Martin J. Cicco will serve for the balance of the term expiring at Simon Property Group’s 2026 annual meeting of stockholders. After that meeting, any continued service would depend on stockholder election under the company’s normal governance processes.

What compensation will Martin J. Cicco receive as a Simon Property Group (SPG) director?

As a non-employee director, Martin J. Cicco will participate in Simon Property Group’s non-employee director compensation program described in its April 1, 2025 definitive proxy statement. This program typically covers cash retainers and equity awards, applied consistently to all non-employee directors.

Does Martin J. Cicco have any related-party transactions with Simon Property Group (SPG)?

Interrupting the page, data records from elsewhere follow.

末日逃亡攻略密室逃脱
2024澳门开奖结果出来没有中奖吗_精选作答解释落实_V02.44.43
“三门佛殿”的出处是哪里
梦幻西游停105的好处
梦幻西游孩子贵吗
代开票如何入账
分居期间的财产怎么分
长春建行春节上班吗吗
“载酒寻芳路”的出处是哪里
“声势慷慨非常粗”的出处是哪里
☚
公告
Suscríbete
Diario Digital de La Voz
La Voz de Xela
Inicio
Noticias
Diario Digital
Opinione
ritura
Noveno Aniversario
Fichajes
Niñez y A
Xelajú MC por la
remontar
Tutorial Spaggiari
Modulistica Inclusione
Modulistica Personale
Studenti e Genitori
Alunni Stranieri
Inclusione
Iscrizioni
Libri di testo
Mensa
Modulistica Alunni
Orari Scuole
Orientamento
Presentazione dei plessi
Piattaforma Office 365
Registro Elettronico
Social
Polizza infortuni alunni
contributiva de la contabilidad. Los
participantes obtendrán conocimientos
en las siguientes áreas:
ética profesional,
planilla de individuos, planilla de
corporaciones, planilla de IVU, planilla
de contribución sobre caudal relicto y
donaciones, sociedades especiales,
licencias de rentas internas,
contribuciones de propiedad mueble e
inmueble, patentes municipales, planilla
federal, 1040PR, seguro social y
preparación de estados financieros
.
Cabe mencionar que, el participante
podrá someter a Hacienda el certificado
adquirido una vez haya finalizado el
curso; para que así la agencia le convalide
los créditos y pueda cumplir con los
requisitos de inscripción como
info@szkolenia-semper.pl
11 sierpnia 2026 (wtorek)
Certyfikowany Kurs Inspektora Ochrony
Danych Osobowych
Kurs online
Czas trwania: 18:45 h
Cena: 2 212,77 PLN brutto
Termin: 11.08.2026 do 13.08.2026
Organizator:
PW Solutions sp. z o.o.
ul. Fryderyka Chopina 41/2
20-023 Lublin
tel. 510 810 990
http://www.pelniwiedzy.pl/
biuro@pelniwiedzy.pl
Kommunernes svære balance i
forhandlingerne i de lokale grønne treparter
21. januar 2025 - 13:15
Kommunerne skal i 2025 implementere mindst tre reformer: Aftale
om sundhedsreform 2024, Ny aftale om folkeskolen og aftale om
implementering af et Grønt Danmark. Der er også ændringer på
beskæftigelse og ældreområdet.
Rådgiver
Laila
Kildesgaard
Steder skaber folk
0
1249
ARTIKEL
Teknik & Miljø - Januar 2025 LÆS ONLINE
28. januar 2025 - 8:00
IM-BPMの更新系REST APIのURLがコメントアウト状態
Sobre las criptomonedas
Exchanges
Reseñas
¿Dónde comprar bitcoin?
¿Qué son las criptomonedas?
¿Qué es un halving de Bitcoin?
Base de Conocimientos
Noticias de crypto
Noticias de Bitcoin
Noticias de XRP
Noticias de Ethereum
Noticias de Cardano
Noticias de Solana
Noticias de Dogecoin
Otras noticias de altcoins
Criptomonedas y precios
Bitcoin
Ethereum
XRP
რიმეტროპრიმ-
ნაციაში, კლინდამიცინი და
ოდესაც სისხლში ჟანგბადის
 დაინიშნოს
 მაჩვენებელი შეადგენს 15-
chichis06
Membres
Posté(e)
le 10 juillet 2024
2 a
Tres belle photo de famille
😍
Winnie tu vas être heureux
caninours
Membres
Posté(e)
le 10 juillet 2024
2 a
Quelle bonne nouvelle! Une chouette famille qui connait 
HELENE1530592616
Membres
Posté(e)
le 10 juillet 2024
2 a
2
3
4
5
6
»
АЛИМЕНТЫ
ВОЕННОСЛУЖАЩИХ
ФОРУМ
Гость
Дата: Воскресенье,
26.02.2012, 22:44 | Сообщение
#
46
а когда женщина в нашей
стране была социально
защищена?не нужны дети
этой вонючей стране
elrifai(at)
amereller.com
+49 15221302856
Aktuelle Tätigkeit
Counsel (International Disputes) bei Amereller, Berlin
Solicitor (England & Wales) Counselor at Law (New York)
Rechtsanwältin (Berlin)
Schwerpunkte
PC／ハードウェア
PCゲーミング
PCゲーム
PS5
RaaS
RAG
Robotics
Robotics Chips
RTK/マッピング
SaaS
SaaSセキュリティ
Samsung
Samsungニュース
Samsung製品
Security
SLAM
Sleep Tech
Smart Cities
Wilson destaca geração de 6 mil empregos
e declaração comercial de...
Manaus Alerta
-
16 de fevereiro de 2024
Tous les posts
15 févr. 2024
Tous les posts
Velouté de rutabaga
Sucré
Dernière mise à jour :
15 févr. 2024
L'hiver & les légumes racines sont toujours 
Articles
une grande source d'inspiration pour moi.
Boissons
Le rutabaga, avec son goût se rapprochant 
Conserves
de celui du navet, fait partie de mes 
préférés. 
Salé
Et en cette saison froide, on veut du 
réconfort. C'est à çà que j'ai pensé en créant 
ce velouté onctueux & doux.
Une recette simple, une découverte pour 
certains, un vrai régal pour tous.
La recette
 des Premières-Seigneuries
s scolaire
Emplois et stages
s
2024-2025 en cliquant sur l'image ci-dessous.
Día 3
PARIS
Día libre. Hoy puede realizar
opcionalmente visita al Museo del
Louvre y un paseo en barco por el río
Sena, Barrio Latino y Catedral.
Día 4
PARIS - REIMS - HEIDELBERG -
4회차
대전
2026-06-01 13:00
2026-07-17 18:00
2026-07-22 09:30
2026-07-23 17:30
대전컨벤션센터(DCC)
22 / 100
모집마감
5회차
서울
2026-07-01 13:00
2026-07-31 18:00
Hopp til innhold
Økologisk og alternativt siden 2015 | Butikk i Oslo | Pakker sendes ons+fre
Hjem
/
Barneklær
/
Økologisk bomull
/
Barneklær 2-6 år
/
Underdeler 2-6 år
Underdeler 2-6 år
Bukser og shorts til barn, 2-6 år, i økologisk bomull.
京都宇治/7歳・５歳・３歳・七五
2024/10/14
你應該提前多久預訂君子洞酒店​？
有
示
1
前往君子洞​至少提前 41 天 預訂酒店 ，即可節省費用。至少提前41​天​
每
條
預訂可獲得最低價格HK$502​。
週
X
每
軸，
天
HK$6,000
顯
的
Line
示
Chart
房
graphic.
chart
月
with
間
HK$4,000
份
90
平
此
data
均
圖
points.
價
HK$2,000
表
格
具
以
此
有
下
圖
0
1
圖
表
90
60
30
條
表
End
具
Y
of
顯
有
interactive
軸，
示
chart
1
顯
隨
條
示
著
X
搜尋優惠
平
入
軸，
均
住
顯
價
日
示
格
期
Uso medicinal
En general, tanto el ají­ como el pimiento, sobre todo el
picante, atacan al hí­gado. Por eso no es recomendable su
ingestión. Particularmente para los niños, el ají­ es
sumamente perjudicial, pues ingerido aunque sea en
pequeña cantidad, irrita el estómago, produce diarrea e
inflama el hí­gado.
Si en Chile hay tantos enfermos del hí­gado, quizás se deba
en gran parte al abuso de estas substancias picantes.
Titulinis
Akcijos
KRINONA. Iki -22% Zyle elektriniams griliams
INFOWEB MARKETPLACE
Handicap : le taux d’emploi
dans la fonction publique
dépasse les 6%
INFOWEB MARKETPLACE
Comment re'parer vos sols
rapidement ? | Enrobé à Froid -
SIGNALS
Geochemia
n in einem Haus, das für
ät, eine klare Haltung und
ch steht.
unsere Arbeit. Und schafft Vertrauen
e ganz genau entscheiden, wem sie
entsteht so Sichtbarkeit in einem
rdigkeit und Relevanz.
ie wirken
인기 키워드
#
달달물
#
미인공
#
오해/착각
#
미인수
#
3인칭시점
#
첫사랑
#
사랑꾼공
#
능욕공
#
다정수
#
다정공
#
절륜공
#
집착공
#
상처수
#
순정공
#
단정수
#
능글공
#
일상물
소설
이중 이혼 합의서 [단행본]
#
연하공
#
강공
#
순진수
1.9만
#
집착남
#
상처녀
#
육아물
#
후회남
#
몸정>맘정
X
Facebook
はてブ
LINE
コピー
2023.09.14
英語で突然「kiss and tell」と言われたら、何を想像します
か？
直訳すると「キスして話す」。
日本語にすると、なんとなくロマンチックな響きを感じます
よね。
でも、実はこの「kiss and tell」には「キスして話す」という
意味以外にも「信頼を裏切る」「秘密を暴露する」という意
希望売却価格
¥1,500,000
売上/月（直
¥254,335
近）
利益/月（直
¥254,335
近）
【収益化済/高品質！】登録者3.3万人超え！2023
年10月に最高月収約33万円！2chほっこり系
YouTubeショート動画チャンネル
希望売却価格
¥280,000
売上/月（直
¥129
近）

The company states that Martin J. Cicco does not have any direct or indirect material interest in transactions requiring disclosure under Item 404(a) of Regulation S-K. This indicates no disclosable related-party transactions associated with his appointment to the board.

Will Martin J. Cicco sign any special agreements with Simon Property Group (SPG)?

Simon Property Group expects Martin J. Cicco to enter into its standard form of director indemnity agreement. This agreement, previously filed with the SEC, is designed to protect directors against certain liabilities arising from their board service.